StackOverflow when used with Flux #1823

BioTurboNick · 2024-09-14T12:32:45Z

I don't know where to begin for troubleshooting or making a minimal example. Or for a more specific title. First time trying Enzyme.
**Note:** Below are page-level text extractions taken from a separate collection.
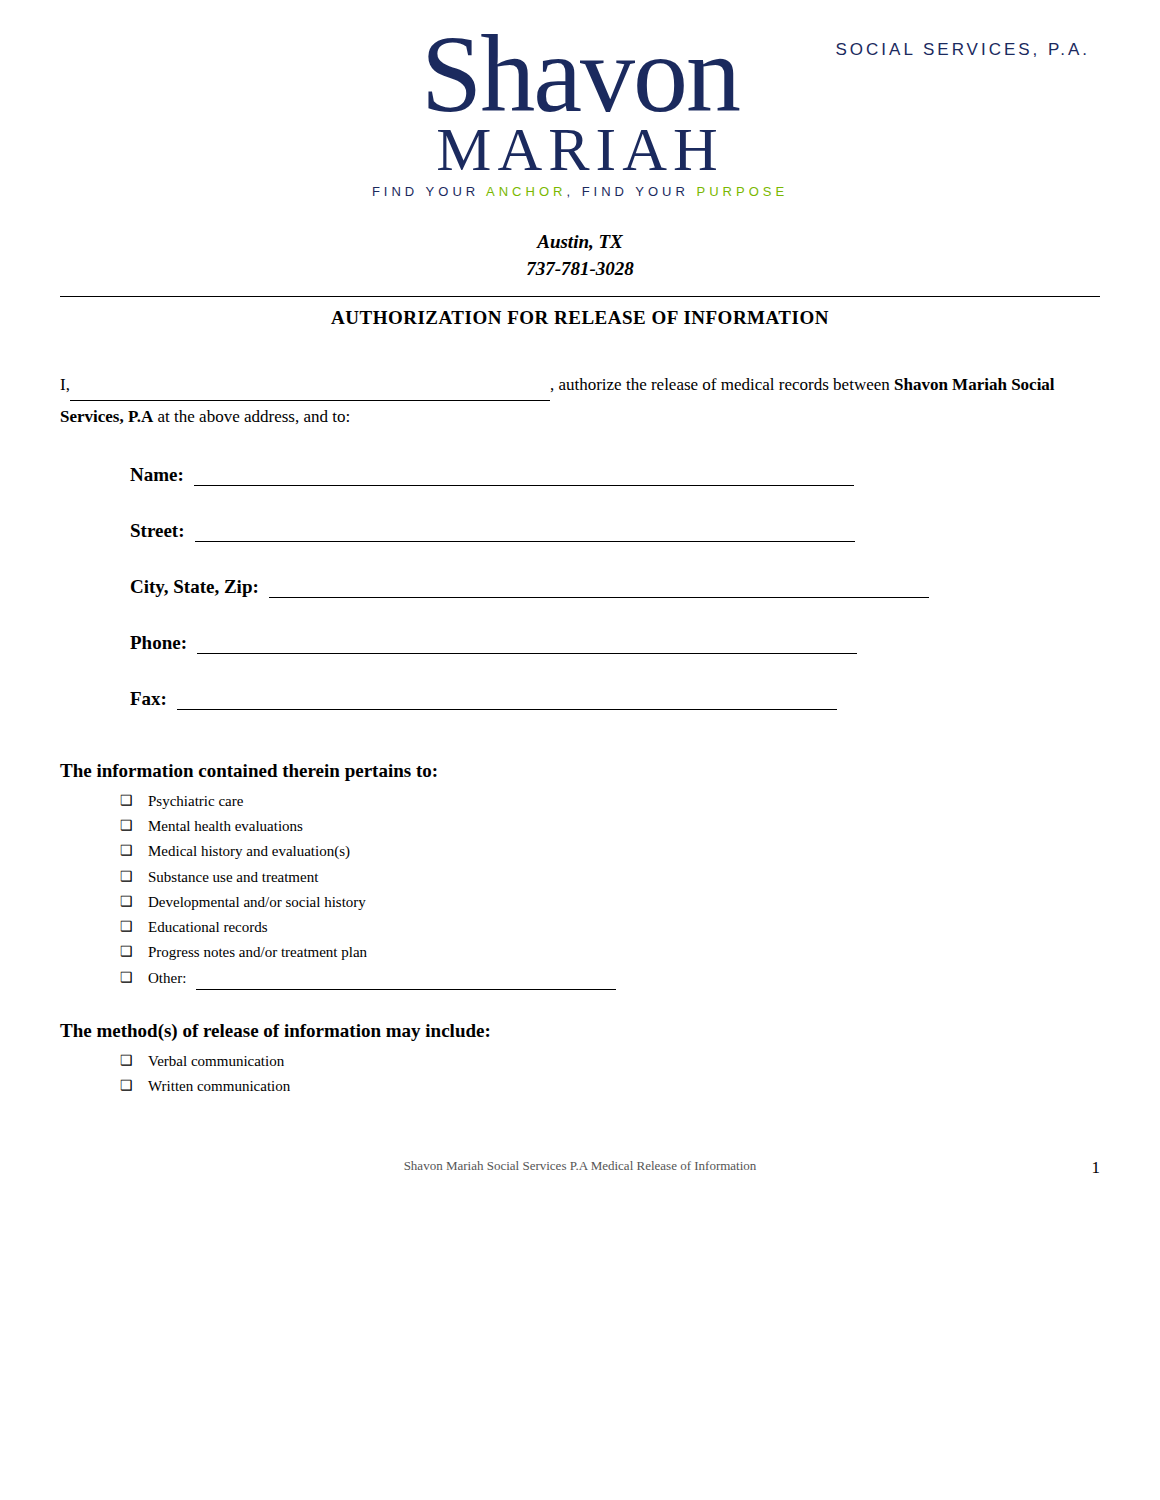SOCIAL SERVICES, P.A.
Shavon
MARIAH
FIND YOUR ANCHOR, FIND YOUR PURPOSE
Austin, TX
737-781-3028
AUTHORIZATION FOR RELEASE OF INFORMATION
I, , authorize the release of medical records between Shavon Mariah Social Services, P.A at the above address, and to:
Name:
Street:
City, State, Zip:
Phone:
Fax:
The information contained therein pertains to:
Psychiatric care
Mental health evaluations
Medical history and evaluation(s)
Substance use and treatment
Developmental and/or social history
Educational records
Progress notes and/or treatment plan
Other:
The method(s) of release of information may include:
Verbal communication
Written communication
Shavon Mariah Social Services P.A Medical Release of Information 1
I changed the Flux train! function from:

Flux.train!(network, (training_data,), opt_state)

to:

Flux.train!(Duplicated(network, make_zero(network)), (training_data,), opt_state)

But I'm not sure if that's correct, documentation on this usage is a bit sparse.

Also not sure why I only have 22 frames shown.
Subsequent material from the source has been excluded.